# [Exercise]
Please retype the records below exactly as they appear, but leave out the pictures.

Multi-image point correspondence data

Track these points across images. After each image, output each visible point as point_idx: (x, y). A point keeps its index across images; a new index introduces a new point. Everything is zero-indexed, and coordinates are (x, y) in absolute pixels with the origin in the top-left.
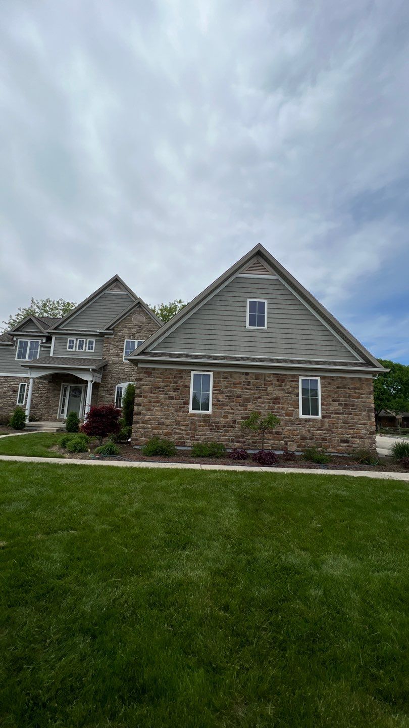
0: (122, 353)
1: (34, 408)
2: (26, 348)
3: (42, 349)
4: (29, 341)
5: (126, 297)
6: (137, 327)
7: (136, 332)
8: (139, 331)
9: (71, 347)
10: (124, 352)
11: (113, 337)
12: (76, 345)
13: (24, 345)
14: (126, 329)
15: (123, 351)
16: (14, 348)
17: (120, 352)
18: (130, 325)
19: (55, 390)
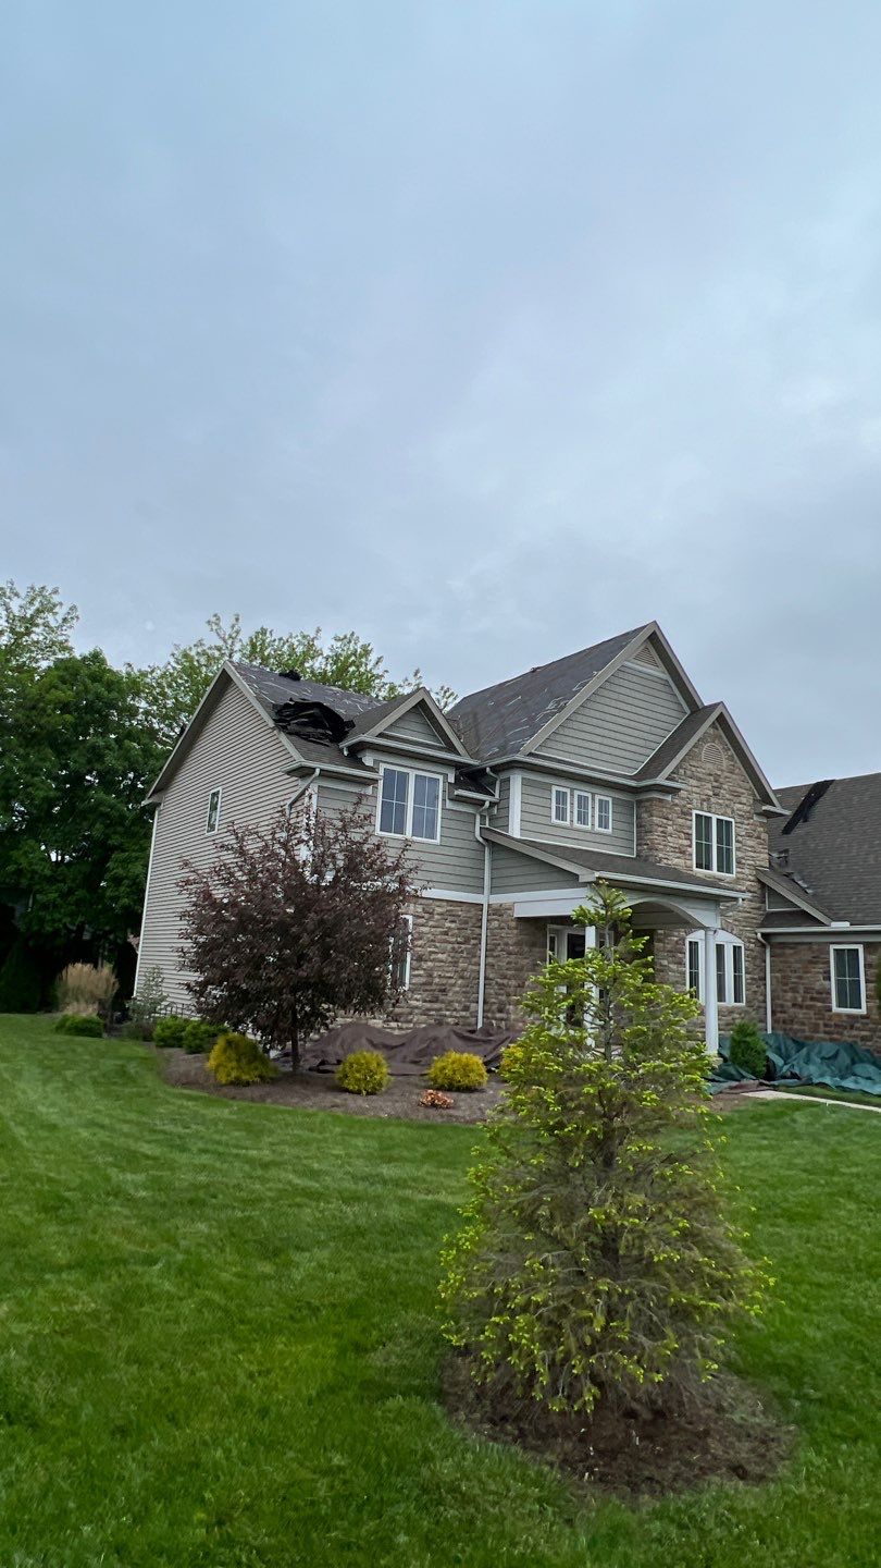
0: (690, 846)
1: (436, 1000)
2: (403, 796)
3: (449, 805)
4: (412, 774)
5: (659, 687)
6: (712, 778)
7: (711, 793)
8: (717, 791)
9: (561, 815)
10: (694, 844)
11: (669, 798)
12: (572, 809)
13: (395, 785)
14: (694, 782)
15: (691, 841)
16: (369, 791)
17: (686, 842)
18: (700, 773)
19: (533, 945)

# [Response below]
Track these points across images. After each image, output each visible point as point_idx: (x, y). A point keeps its index across images; a new index introduces a new point. Everything is zero-indexed, and coordinates are (x, y) in absolute pixels with the origin in the top-left.
0: (122, 353)
1: (34, 408)
2: (26, 348)
3: (42, 349)
4: (29, 341)
5: (126, 297)
6: (137, 327)
7: (136, 332)
8: (139, 331)
9: (71, 347)
10: (124, 352)
11: (113, 337)
12: (76, 345)
13: (24, 345)
14: (126, 329)
15: (123, 351)
16: (14, 348)
17: (120, 352)
18: (130, 325)
19: (55, 390)
0: (690, 846)
1: (436, 1000)
2: (403, 796)
3: (449, 805)
4: (412, 774)
5: (659, 687)
6: (712, 778)
7: (711, 793)
8: (717, 791)
9: (561, 815)
10: (694, 844)
11: (669, 798)
12: (572, 809)
13: (395, 785)
14: (694, 782)
15: (691, 841)
16: (369, 791)
17: (686, 842)
18: (700, 773)
19: (533, 945)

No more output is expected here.